I’m a bit of a broken record on this but I detest Legend Couch as a grass on the sandbelt, and I think Royal Melbourne and Commonwealth have made a mistake putting it down. It’s not compatible with firm and fast greens as you get flyers from the fairway and can’t really nip the ball off the turf. One of the features of the sandbelt is how the fairways bleed into the bunkers and catch near perfect shots that aren’t shaped or flighted correctly. I think the longer fairway grass stops balls from running into trouble and into hazards, especially on dogleg holes, of which Royal Melbourne and Commonwealth have a lot.

The most perfect grass for golf I have ever played from is at Royal St.Georges in England, where ball striking is at a premium and the options of shots to play are endless. They look far from perfect, but they ‘play perfect’.

Mike Clayton is the ‘architect on record’ today. Please speak to his and his colleagues work and guidance.

Guidance is a good word for how we use Ogilvy Clayton Cocking Mead (OCCM). I think they, and the club, both understand that good decisions have been made over the years and that no huge changes need to be made in respect to the course. There has been design work that they have done that many people wouldn’t even know about, and a few bigger ones like the bunker changes on the 11th and 18th that very quickly look like they have been there forever.

I know both Mike’s (Clayton and Cocking) well, and no two people understand the sandbelt better, so we couldn’t be in better hands when we need advice and guidance. It’s also nice to know that they aren’t trying to create work that doesn’t need to be done, unlike other design firms. There have been many discussions over the years that have resulted in the decision to leave something as it is.

In terms of the vegetation, OCCM have a great track record in understanding the importance of the ‘off fairway’ parts of a course, and even the importance of practice areas and fixtures and fittings. To elevate a course you need to get things right inside the boundary, not just the tees, greens and fairways.

Who else has added to the fabric of the course and Club?

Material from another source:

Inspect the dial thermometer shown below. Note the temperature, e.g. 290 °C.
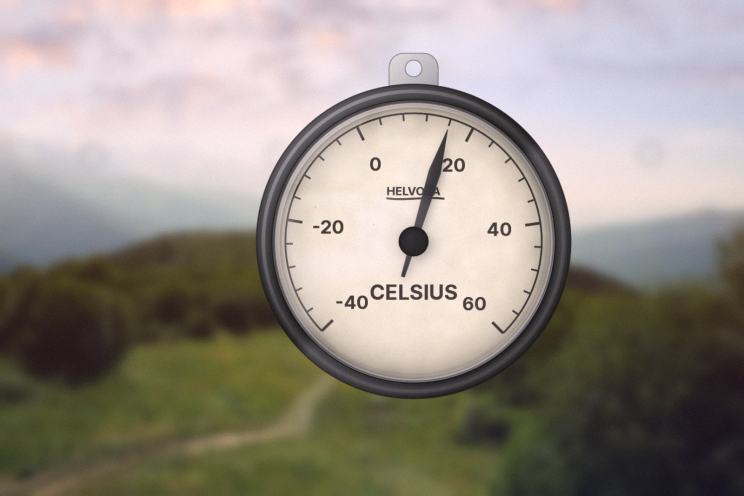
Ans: 16 °C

As mentioned earlier, Graeme deserves a lot of credit for the way the course is today. We have been very fortunate to have had only 3 Green Keepers in the last 35 years. Graeme did 16, Martin Greenwood 14, and Hayden Mead currently who has been doing a brilliant job for over 5 years now.

We have had a similar story with management. Paul Rak, who many here would know, was General Manager for 14 years, and our current GM Gregg Chapple is into his 10th year now. I think a stable administration and continuity at committee level has been our greatest asset.

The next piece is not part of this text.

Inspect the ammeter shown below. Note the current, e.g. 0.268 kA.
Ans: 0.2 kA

There have been no committees voted out or overthrown, just seamless changes of personnel with consistent decision making. No Captain in my time has come in and tried to make a hero of themselves by making huge changes. Big decisions have been made, but by consensus, and I think that has shown on the course with the way it has gradually improved year by year.

It’s been said many times among Australian golfers, that no other course gets ‘as much juice out of the lemon’ as Kingston Heath. That more than any other course, Kingston Heath maximises its potential à la Merion in the United States. Surely hearing that makes you proud, as what greater compliment is there?

Absolutely, we are very proud of that. The more I know about what has gone wrong at other clubs over the years, the more I am proud of the way our club has been managed, and of the course it has become.

It is a small, flat piece of old market garden land with one ridge running through it in a very low key Melbourne suburb. We certainly lack the physical land features of many golf courses, but the original designers and construction team did a phenomenal job and over the years the club has done nearly as well as it could have to bring out the best in what we have. Re-invigorating the native vegetation is the latest part of that, and it’s really exciting.

It is the epitome of a course that can be played and enjoyed by golfers of all ages and standards. I always love taking overseas guests around Kingston Heath, and it’s very re-assuring that nearly every one of the very well travelled golfers who I host ‘gets it’.

Once again, Kingston Heath reflects its natural setting in Melbourne’s glorious sandbelt.